The Launching Pad: Systems Check
Third in a series of dispatches from the BU nanosatellite team
This summer, while many college students are heading to the beach, some BU students are heading to space. More than 60 undergraduates are designing and building BU’s entry in the University Nanosatellite Program, a U.S. Air Force-sponsored competition, and about half of them are working through the summer.
Every other year, the Air Force Office of Scientific Research gives about 10 university teams the chance to design and build a satellite, and guarantees the winners a launch. The BU satellite is intended to hover over the aurora borealis, known as the northern lights, which are produced when particles from radiation belts thousands of miles out in space interact with the Earth’s atmosphere. The measurements and images taken by the satellite would test and enhance an existing computer model of these auroras, part of an effort to better predict violent space weather that can damage spacecraft electronics and disrupt communication networks such as pagers and cell phones.

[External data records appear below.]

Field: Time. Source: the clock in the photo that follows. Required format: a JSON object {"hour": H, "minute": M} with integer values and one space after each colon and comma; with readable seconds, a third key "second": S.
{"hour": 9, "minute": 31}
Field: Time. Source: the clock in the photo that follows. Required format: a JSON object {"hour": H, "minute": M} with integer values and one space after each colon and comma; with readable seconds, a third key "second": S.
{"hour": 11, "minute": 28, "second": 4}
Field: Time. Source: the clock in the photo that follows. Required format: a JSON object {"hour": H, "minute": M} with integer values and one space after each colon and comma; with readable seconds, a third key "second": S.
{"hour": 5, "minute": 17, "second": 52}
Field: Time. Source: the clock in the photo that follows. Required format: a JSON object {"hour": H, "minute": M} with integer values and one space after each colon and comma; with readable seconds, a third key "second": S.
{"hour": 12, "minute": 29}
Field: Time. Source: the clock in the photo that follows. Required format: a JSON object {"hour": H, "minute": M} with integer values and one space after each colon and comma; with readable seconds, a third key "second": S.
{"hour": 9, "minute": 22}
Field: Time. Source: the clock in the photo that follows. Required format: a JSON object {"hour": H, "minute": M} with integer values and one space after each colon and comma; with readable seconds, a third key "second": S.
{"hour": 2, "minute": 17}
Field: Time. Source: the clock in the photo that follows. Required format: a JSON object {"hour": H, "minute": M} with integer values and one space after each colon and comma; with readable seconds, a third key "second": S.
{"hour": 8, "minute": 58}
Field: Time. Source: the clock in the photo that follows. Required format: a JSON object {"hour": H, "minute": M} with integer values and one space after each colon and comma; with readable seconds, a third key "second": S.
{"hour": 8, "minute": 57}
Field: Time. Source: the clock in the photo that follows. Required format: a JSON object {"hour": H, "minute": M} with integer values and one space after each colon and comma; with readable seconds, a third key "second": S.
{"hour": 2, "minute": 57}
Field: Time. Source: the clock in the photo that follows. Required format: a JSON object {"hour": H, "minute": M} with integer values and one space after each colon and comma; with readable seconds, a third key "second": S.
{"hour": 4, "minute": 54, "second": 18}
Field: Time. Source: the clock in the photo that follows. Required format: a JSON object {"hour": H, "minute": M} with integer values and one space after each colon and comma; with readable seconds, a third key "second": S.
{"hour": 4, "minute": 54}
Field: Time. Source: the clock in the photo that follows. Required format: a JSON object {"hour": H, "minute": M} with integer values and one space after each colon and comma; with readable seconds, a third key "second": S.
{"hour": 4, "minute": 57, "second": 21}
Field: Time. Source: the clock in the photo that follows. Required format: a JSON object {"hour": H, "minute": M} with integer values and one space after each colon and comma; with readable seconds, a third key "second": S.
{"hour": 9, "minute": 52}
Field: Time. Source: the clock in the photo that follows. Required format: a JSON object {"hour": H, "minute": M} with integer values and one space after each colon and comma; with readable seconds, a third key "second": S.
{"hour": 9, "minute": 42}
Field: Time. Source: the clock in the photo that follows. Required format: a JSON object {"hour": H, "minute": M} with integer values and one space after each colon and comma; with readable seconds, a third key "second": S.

The project is overseen by Theodore Fritz, a College of Arts and Sciences professor of astronomy, a handful of other professors, and doctoral student David Voss (ENG’09). But the design, the engineering, and the presentations will be completed by the undergrads. They are working in about a dozen teams on the satellite’s different subsystems, such as the probes and imaging equipment, the ground control station that will be housed at BU, and the orbital adjustment system. BU Today will check in on their progress as they prepare to face a panel of Air Force, NASA, and industry satellite experts in a preliminary design review on August 17.
Last month, we featured Kyle Winters (ENG’09), who’s helping to build the solar arrays that will power the satellite and also working on the project’s required educational component, a curriculum to teach local high school students how to build a satellite’s thermal probe. We also heard from Jeannette Hancock (ENG’08) whose “attitude” subsystem team is designing a system to keep the satellite’s probes and sensors pointed in the right direction as it orbits.
In this installment, we check in with Fabio Malangone (ENG’09) who’s working with the ground support equipment team. Their task: to inspect, test, calibrate, adjust and repair every system that will come together in the nanosatellite. Once the satellite is built, it will be crammed with delicate instrumentation and will weigh more than 100 pounds. It will be the responsibility of Malangone’s team to move the craft from place to place.
The preliminary design review is just over a week away, but Malangone notes this is just a first step toward the group’s ultimate goal. “It’s a long ways out,” he says. “But I believe that with our team I’m fairly confident that we’ll have a working satellite by the end of next summer.”